Lumen includes a WebVoyager-based evaluation framework for measuring agent accuracy across real websites.

Dataset format

Tasks are stored as JSONL with one task per line:

json
{"web_name": "GitHub", "id": "GitHub--1", "ques": "Find the most starred TypeScript repo", "web": "https://github.com"}

Fields:

  • web_name — site identifier (e.g., GitHub, Allrecipes, Booking)
  • id — unique task ID
  • ques — natural language instruction
  • web — starting URL

The default dataset is evals/webvoyager/data.jsonl (25 tasks across 15 sites).

Running evals

bash
# Run all 25 tasks
npm run eval

# Run first 5 tasks only
npm run eval -- 5

# Compare frameworks
npm run eval -- 25 stagehand
npm run eval -- 25 browser-use

Environment variables

VariableDefaultDescription
MODELanthropic/claude-sonnet-4-6Agent model
SITESallComma-separated site filter (e.g., Allrecipes,GitHub)
DATA_FILEdata.jsonlAlternate dataset file

How judging works

Each task result is scored by an LLM judge (Gemini 2.5 Flash) that receives:

  1. The original question
  2. The agent's reasoning and result text
  3. A final screenshot of the browser

The judge returns a structured YES/NO evaluation with reasoning.

Retry with feedback injection

Failed tasks are retried up to 3 times.

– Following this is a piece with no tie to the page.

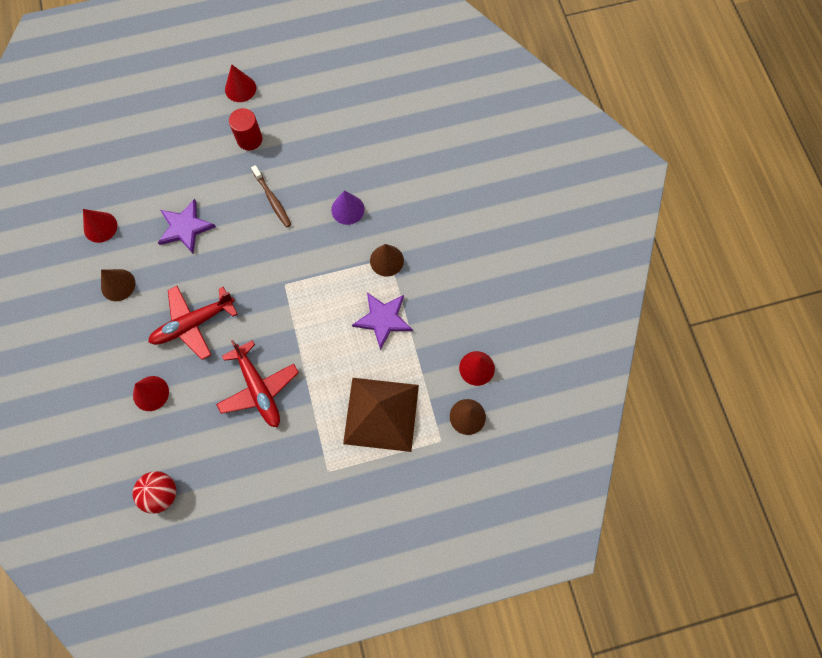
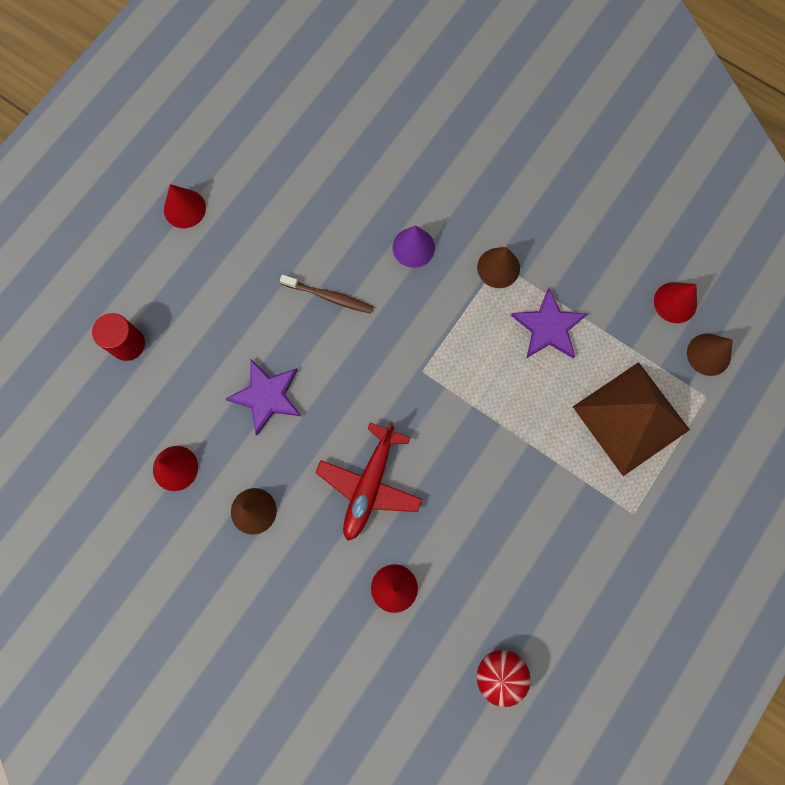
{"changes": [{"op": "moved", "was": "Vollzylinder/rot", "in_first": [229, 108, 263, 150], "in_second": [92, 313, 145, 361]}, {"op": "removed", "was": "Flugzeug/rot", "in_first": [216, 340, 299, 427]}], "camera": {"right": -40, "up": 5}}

On each retry, the judge's feedback from the previous attempt is injected into the instruction:

[IMPORTANT: A previous attempt at this task failed. The evaluator said:
"The agent found flights but didn't select the cheapest option."
Try a DIFFERENT approach this time.]

This follows the Reflexion pattern — the agent learns from its mistakes within the same evaluation run.

Date shifting

The WebVoyager dataset contains hardcoded 2023/2024 dates that travel sites reject (you can't book a flight in the past). The eval runner automatically shifts stale dates forward to valid future dates, preserving relative gaps between dates in the same instruction.

Config

Key constants in evals/webvoyager/run.ts:

SettingValueDescription
MAX_STEPS50Maximum agent steps per task
TASK_TIMEOUT_MS600,000 (10 min)Per-task timeout
TRIALS3Max retry attempts
JUDGE_MODELgemini-2.5-flashLLM judge model

Output

Results are written to evals/webvoyager/results/ as JSON reports containing per-task pass/fail status, step counts, token usage, and judge reasoning.